Omega-3 salvacuore, da salmone e alghe

Salmone affumicato re della tavola per proteggere il cuore da infarto e ictus. Ma in futuro potremmo ricorrere anche a pillole di microalghe, miniere di preziosi Omega-3. Lo prevedono gli esperti di alimentazione al XXII Congresso nazionale della Società italiana per lo studio dell’aterosclerosi). «La nostra società scientifica - spiega Renato Fellin, presidente Sisa e docente della Facoltà di medicina e chirurgia dell’università di Ferrara - da anni studia la relazione tra fattori di rischio cardiovascolare e aterosclerosi. In una dieta equilibrata non deve mai mancare il pesce e l’apporto degli acidi grassi Omega-3», presenti in particolare nel salmone.


Si tratta di «acidi grassi essenziali - ricorda l’esperto - indispensabili per il corretto funzionamento dell’organismo. Sono noti soprattutto per essere dei protettori del cuore: riescono a ridurre i trigliceridi e ad aumentare il colesterolo buono Hdl». Gli Omega-3 sono presenti in tutti i pesci in quantità variabili, tuttavia gli esperti della Sisa hanno stilato una «speciale classifica» delle varietà più ricche: considerando una portata standard da 90 grammi, il salmone si aggiudica il record con 1,83 grammi di Omega-3, l’aringa 1,80 g, le sardine 0,90 g, il tonno 0,73 g, il merluzzo 0,46 g e infine la sogliola 0,43 g.


Per gli esperti, una buona ricetta salvacuore prevede per le persone sane l’assunzione di pesce almeno due volte la settimana per assicurarsi circa mezzo grammo al giorno di Omega-3. Mentre per chi ha già avuto problemi cardiovascolari è necessario aggiungere al pesce integratori, così da arrivare a un grammo al giorno di questo particolare tipo di grasso. «Secondo le ultime evidenze scientifiche - afferma Lucio Capurso, primario di Gastroenterologia al San Filippo Neri di Roma - c’è un rapporto diretto tra la quantità di pesce assunta e la riduzione del rischio di andare incontro a ictus o malattie coronariche».

#### [Informazioni fornite]
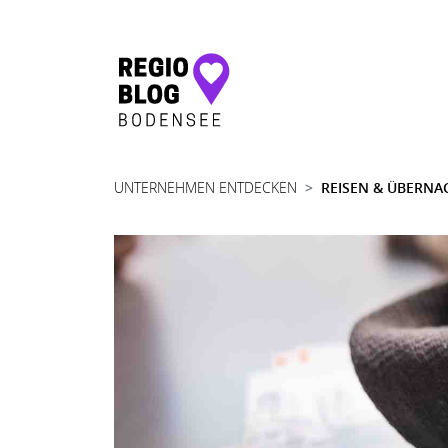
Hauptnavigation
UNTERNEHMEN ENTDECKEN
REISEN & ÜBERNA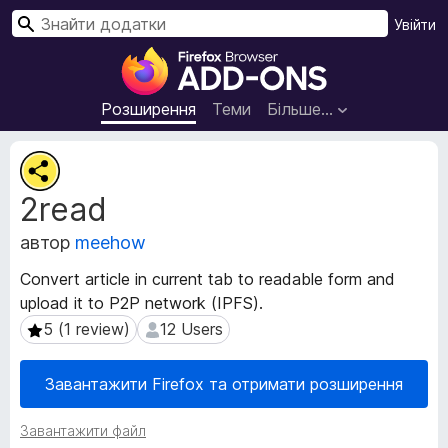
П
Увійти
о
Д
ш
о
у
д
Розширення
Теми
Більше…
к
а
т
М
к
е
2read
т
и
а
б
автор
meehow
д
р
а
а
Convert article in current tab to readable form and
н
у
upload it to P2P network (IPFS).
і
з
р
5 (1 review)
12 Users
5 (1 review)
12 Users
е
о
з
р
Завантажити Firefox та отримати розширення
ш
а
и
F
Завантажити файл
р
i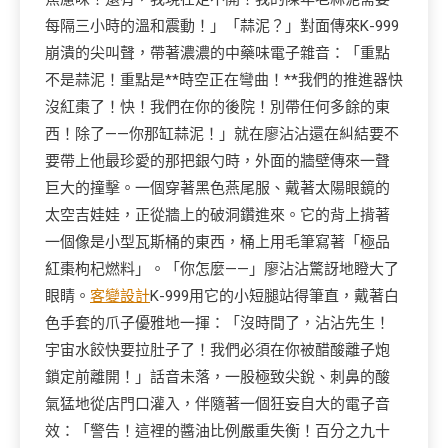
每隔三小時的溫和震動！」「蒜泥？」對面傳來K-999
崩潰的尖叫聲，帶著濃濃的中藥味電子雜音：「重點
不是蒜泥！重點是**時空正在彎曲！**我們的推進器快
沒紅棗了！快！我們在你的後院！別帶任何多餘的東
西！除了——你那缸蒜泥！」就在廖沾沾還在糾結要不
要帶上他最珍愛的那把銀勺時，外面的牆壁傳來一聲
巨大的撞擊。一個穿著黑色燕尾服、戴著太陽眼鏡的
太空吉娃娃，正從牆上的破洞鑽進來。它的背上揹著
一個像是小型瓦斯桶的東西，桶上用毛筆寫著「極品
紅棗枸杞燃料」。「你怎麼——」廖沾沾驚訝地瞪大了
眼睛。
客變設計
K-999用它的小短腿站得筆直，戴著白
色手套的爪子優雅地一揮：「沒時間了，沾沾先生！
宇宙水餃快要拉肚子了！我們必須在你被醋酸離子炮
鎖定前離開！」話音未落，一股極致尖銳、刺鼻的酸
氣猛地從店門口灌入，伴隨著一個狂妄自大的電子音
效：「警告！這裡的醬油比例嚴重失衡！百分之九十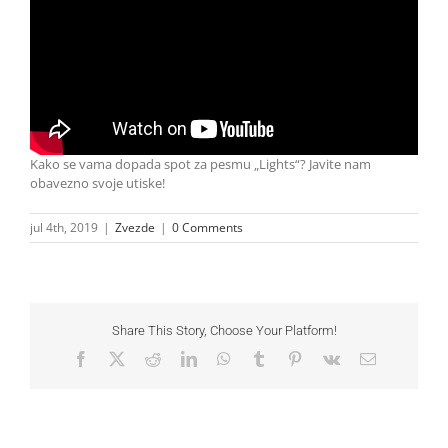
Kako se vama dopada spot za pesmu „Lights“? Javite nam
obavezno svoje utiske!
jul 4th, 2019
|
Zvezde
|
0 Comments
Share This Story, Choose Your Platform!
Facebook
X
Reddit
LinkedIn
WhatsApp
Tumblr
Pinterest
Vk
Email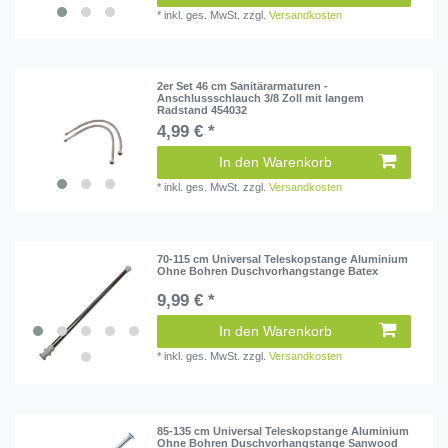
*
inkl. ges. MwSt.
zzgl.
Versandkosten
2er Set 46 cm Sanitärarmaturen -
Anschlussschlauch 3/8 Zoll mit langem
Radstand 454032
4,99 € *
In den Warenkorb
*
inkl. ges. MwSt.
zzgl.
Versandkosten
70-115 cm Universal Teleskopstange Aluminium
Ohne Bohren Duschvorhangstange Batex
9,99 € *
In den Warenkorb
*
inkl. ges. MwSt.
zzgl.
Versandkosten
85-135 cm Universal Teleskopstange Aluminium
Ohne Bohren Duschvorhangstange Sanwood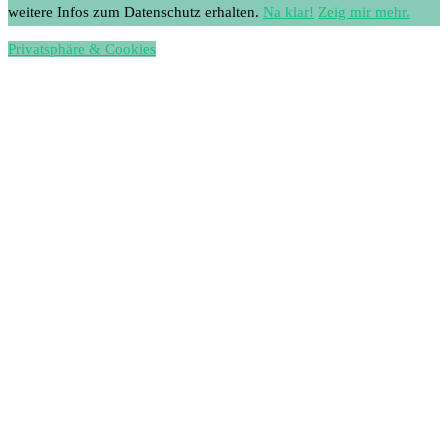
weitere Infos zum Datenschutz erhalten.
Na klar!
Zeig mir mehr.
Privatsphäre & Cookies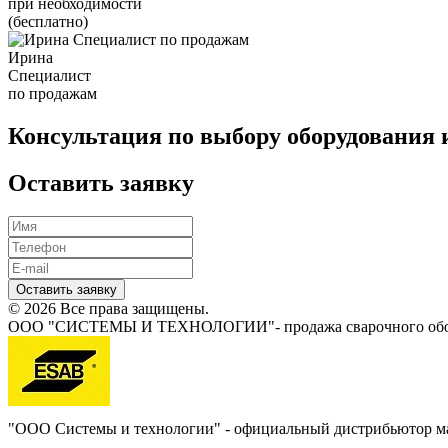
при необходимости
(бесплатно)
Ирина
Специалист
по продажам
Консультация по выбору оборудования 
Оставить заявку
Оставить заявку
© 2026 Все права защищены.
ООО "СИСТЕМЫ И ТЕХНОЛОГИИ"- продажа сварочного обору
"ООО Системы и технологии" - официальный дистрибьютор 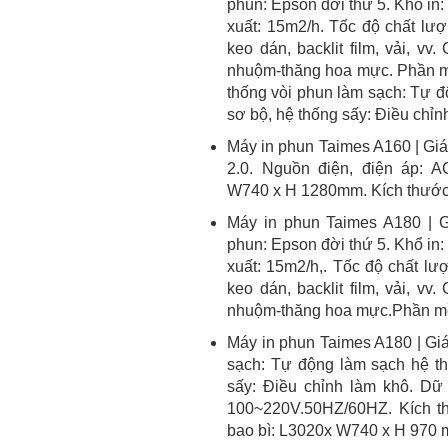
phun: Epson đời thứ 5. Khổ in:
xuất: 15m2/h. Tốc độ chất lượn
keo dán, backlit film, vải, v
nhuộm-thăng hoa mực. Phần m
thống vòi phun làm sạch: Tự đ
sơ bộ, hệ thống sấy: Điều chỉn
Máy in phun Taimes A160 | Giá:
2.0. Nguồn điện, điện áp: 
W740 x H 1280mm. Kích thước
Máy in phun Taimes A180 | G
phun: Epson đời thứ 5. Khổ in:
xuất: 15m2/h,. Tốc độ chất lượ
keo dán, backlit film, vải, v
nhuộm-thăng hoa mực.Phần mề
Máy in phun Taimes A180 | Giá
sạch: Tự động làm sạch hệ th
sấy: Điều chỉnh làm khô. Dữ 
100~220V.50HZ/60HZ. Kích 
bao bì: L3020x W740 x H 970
...
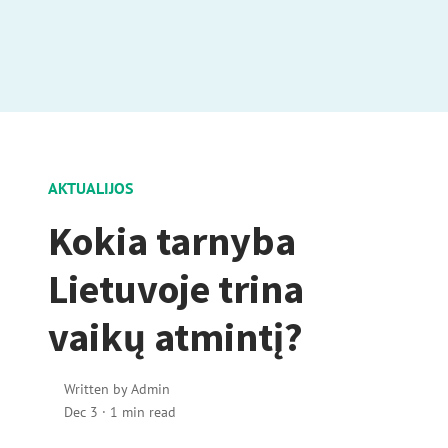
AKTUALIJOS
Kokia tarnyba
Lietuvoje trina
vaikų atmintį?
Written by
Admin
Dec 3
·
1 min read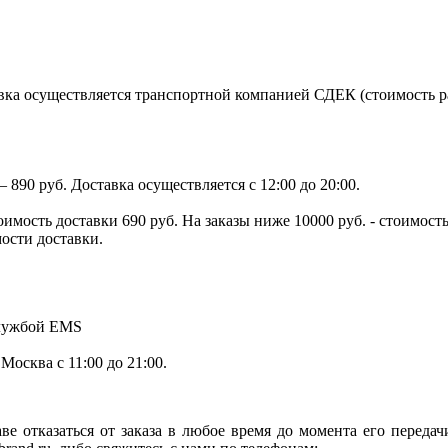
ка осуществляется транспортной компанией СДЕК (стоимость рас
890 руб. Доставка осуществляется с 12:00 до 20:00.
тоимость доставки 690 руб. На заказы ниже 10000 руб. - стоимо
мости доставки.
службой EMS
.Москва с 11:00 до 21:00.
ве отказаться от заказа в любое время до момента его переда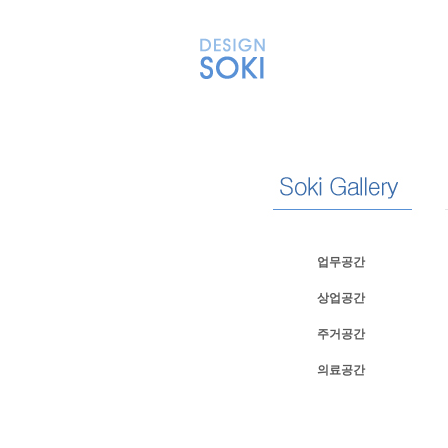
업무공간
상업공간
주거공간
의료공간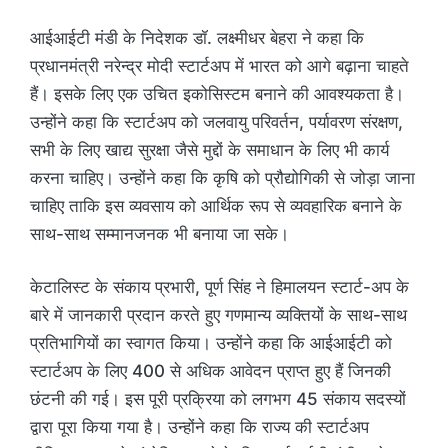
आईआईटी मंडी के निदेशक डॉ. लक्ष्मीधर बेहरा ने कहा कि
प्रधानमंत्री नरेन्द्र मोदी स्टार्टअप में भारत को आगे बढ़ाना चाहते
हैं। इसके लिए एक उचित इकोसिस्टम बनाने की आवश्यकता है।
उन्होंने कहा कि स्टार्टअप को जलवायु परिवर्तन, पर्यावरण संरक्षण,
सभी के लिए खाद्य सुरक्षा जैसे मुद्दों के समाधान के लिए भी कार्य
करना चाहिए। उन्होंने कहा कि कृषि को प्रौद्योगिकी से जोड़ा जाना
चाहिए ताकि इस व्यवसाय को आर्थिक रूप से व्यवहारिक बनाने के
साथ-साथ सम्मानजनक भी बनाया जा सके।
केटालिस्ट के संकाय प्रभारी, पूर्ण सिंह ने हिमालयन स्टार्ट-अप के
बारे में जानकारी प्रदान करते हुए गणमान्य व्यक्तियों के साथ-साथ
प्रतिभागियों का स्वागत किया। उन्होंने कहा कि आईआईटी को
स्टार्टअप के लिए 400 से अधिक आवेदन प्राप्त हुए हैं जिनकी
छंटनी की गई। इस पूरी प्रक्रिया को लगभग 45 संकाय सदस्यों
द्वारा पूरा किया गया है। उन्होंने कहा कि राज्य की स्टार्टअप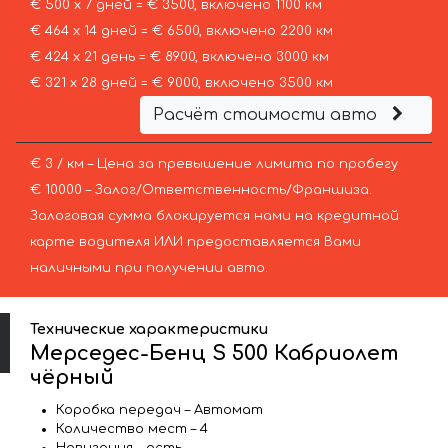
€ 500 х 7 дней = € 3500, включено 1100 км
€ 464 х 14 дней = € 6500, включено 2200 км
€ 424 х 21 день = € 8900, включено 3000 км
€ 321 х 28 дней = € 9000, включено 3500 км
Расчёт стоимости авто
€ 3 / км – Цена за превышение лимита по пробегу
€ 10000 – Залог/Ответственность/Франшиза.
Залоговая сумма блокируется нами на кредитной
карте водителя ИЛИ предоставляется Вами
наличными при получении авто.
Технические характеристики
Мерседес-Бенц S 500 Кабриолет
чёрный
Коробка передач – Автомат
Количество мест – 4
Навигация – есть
---
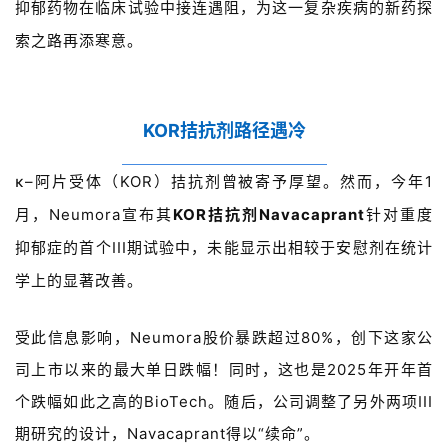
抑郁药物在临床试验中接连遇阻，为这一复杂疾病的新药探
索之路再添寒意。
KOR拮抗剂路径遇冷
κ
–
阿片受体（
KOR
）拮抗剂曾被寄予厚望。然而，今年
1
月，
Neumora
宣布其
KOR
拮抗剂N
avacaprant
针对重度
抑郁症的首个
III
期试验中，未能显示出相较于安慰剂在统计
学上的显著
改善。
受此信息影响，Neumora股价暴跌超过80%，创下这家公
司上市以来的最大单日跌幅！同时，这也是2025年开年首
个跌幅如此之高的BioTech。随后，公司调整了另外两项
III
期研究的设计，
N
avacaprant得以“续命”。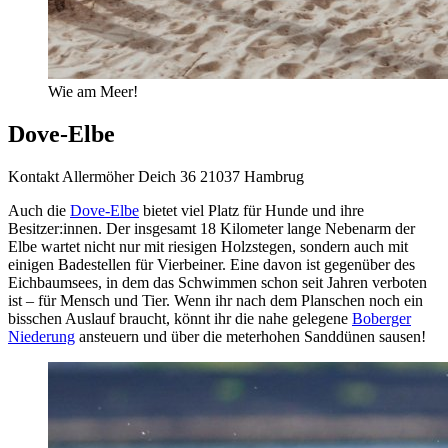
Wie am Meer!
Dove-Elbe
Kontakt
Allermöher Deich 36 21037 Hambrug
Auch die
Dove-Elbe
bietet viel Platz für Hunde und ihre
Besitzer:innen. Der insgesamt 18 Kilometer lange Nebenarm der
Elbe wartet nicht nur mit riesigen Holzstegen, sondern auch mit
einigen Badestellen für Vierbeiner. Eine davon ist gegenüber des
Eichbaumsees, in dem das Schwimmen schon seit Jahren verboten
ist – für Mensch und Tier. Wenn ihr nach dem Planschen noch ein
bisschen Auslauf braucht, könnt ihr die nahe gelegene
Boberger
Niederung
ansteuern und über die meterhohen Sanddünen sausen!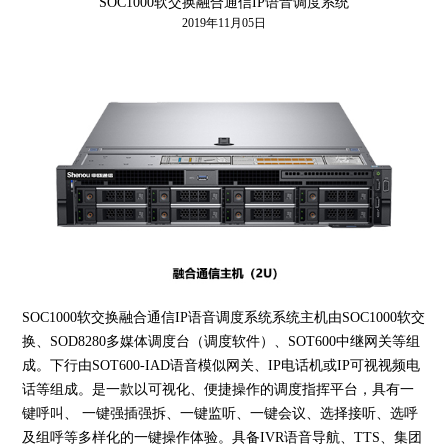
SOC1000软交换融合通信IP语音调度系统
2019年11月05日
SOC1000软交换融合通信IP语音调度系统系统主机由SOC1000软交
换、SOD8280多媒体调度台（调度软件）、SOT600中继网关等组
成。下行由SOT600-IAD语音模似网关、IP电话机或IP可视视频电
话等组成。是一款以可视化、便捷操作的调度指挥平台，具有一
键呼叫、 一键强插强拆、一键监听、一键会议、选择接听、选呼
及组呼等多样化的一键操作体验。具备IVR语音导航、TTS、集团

#### [Domande sul materiale]
1. Ricopia fedelmente la parte del brano sugli Omega-3 che comincia con le parole "Omega-3 salvacuore, da" e termina con le parole "particolare nel salmone.".
2. Scrivi il seguito del brano sugli Omega-3 e la salute del cuore, partendo da dove si ferma.
Il materiale qui riportato è indipendente dal brano.

#### [Risposte]
1.
Omega-3 salvacuore, da salmone e alghe

Salmone affumicato re della tavola per proteggere il cuore da infarto e ictus. Ma in futuro potremmo ricorrere anche a pillole di microalghe, miniere di preziosi Omega-3. Lo prevedono gli esperti di alimentazione al XXII Congresso nazionale della Società italiana per lo studio dell’aterosclerosi). «La nostra società scientifica - spiega Renato Fellin, presidente Sisa e docente della Facoltà di medicina e chirurgia dell’università di Ferrara - da anni studia la relazione tra fattori di rischio cardiovascolare e aterosclerosi. In una dieta equilibrata non deve mai mancare il pesce e l’apporto degli acidi grassi Omega-3», presenti in particolare nel salmone.

2.
Sappiamo infatti che mangiare pesce almeno un paio di volte al mese garantisce una diminuzione del rischio di ictus pari al 10%, ricorda Capurso. «Se si passa a più di tre, quattro volte al mese si può arrivare fino a una riduzione del 30%», precisa. Occhio, però, al pesce fritto. Friggere, oltre a essere un metodo non proprio sano per cuocere gli alimenti, riduce fortemente la presenza degli Omega-3, per questo motivo gli esperti consigliano il pesce affumicato, alla griglia o al forno: nessuno di queste cotture infatti modifica in modo significativo i legami degli alimenti.


Microalghe il futuro della ricerca. Non sono infatti i pesci a produrre gli Omega-3, anche loro li assumono alimentandosi di microrganismi, in particolare microalghe. Sarebbero infatti proprio questi organismi monocellulari che vivono sia in ambienti marini sia in acque dolci, i veri produttori di Omega-3. È per questo motivo che gli specialisti pensano che a breve l’industria farmaceutica produrrà integratori Omega-3 estraendoli direttamente dalle alghe e non più dai pesci, migliorando quindi sia la qualità delle compresse sia il loro sapore.